Purported greater respect for the institutionality of the country, which would have been a break from the Flores Presidency which entered into polemical public warfare against the Assembly as well as the Supreme Court on repeated occasions during his Presidency (1999-2004), appears to have been a promise which, along with that of emphasizing social welfare, already debunked through continued steps to privatize health and Decree 347 around pensions, was also broken within the first 100 days. This came with the maneuver by the ARENA Party in the legislature to join with the small right-wing National Conciliation Party (PCN) to designate one of the 3 seats in the Supreme Electoral Tribunal (TSE) to the PCN despite its 4th place showing in the March elections.
The Law establishes the election by the Assembly of the Magistrates to the TSE as emerging from lists proposed by the three parties with the largest share of votes to the electoral body (in the case of the 2004 elections ARENA, FMLN and the CDU/PDC Coalition) and 2 magistrates selected by the legislature from lists presented by the Supreme Court of Justice. However, taking advantage of the post-elections rupture in the CDU/PDC coalition, little time was wasted by ARENA and the PCN, gaining support from the current split among legislators and leaders of the PDC, to arm a two thirds majority in support of the PCN candidate, displacing the legal heir apparent to the third slot.
It can be quickly assumed with little space for doubt that with this move the ARENA Party re-cements its alliance with the PCN which had soured in the past two years, now facilitating a permanent alliance, at least for the foreseeable future, among the two parties, yielding an nearly automatic simple majority to ARENA initiatives and on the flipside, a permanent blockade to legislative initiatives from the FMLN unless substantial social pressure can be brought to bare. One of the likely first victims of this pact will be the FMLN initiative for a half-fare for students and senior citizens to confront the recent fare hike on collective transportation.

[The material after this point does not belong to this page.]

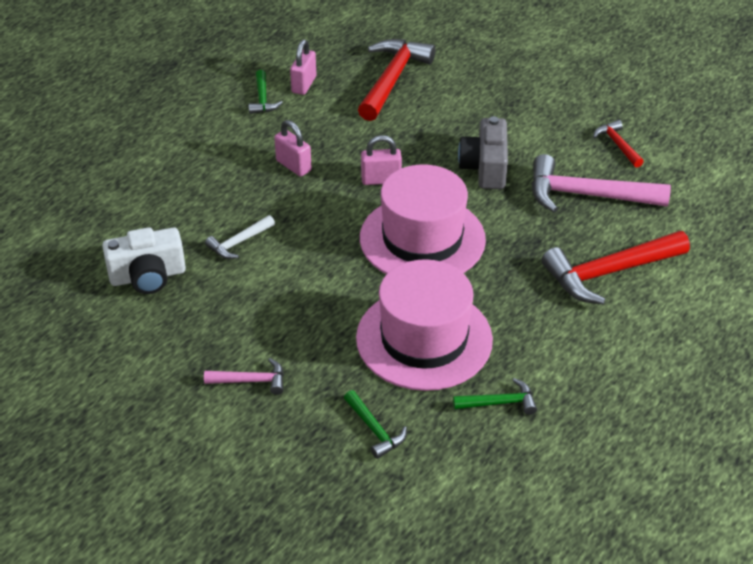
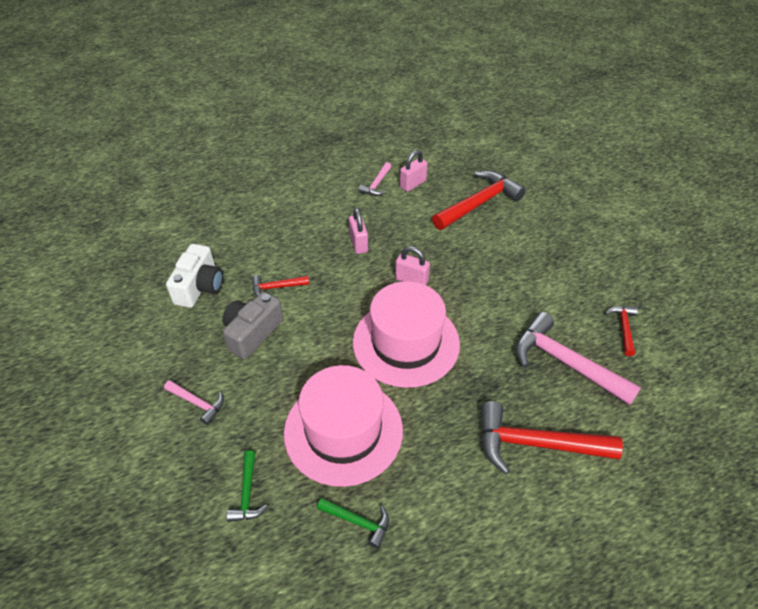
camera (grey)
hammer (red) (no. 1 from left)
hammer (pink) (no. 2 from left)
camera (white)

In summary, the first 100 days of the media mogul Tony Saca in the Presidency demonstrate a very capable administration of media management of image in favor of the Government while policies that continue to pursue the same social agenda of advancing the neo-liberal model, specifically in favor of finance capital and its interests to the detriment of the Salvadoran People which can expect a continued worsening economic and social crisis.